▶ **YOUR OBJECTIVE**:
Which lines in the rows below contain the string "What", with case counting? Pick them out and copy each one in full.

▶ **THE INPUT**:
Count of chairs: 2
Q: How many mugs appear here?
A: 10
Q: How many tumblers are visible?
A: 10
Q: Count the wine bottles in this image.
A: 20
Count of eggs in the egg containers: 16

...

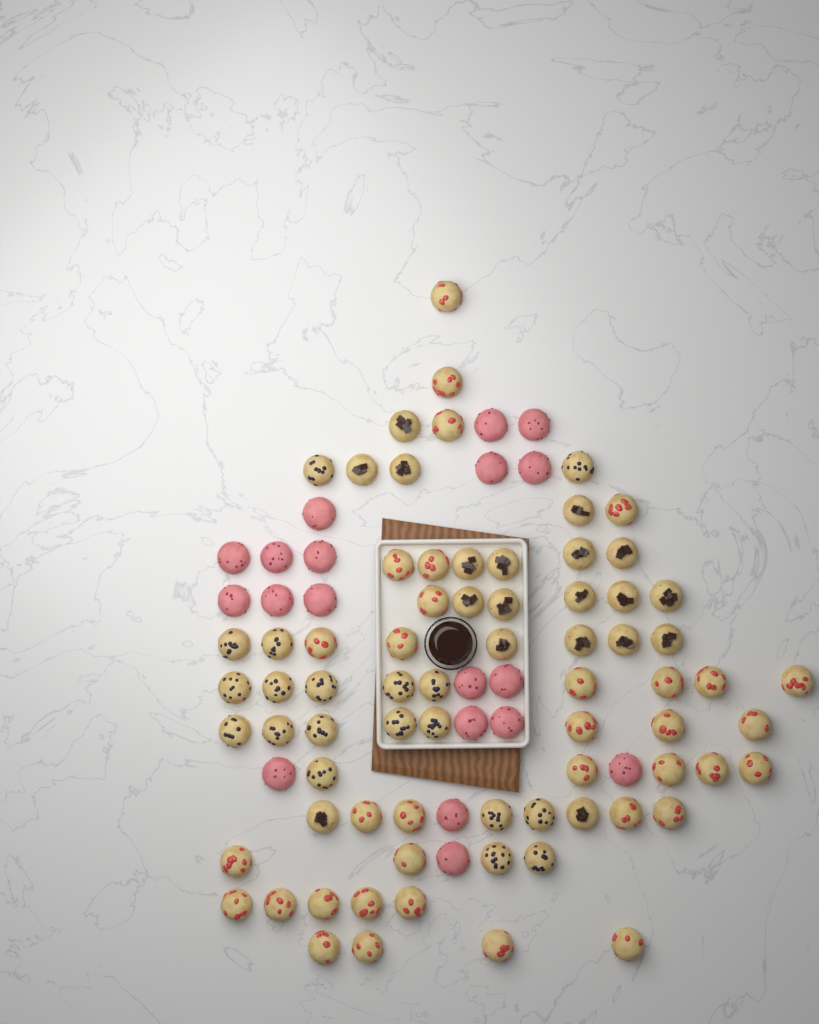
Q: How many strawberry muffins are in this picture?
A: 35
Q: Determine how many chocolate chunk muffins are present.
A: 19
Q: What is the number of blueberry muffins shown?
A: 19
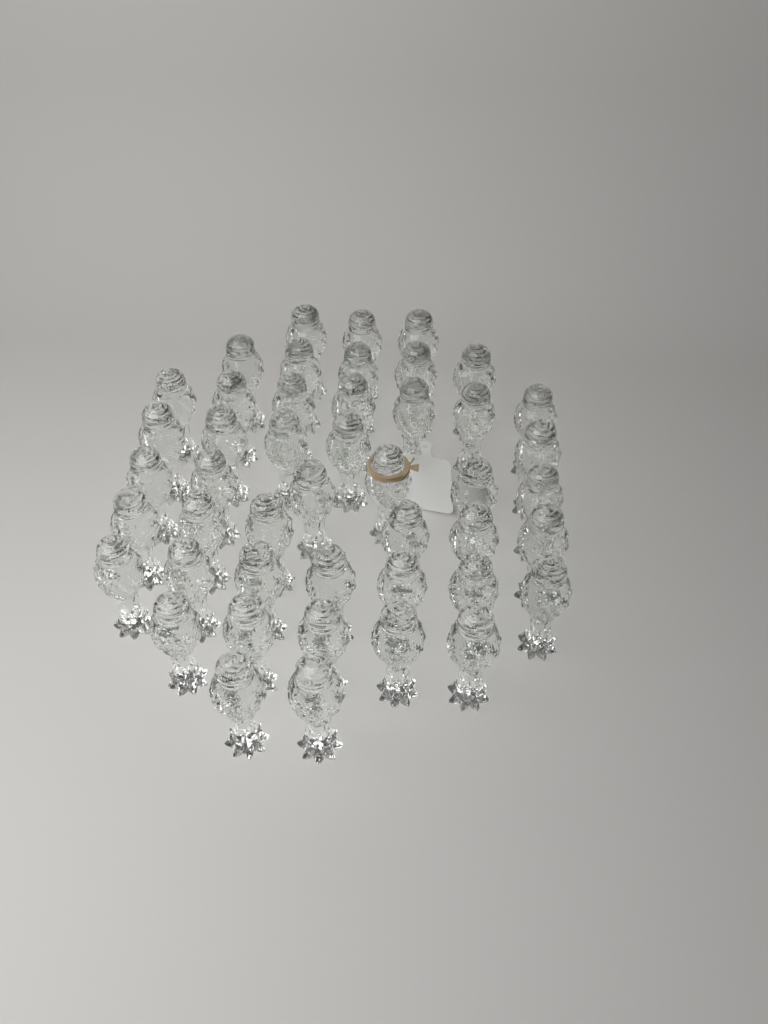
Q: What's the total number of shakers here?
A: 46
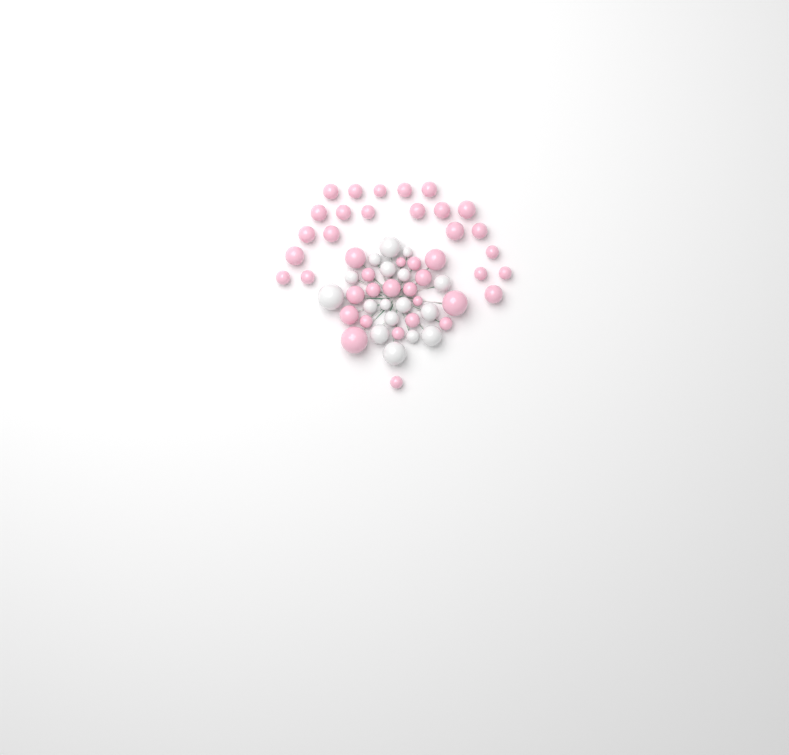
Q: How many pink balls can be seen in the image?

▶ **FULL ANSWER**:
Q: What is the number of blueberry muffins shown?
Q: What's the total number of shakers here?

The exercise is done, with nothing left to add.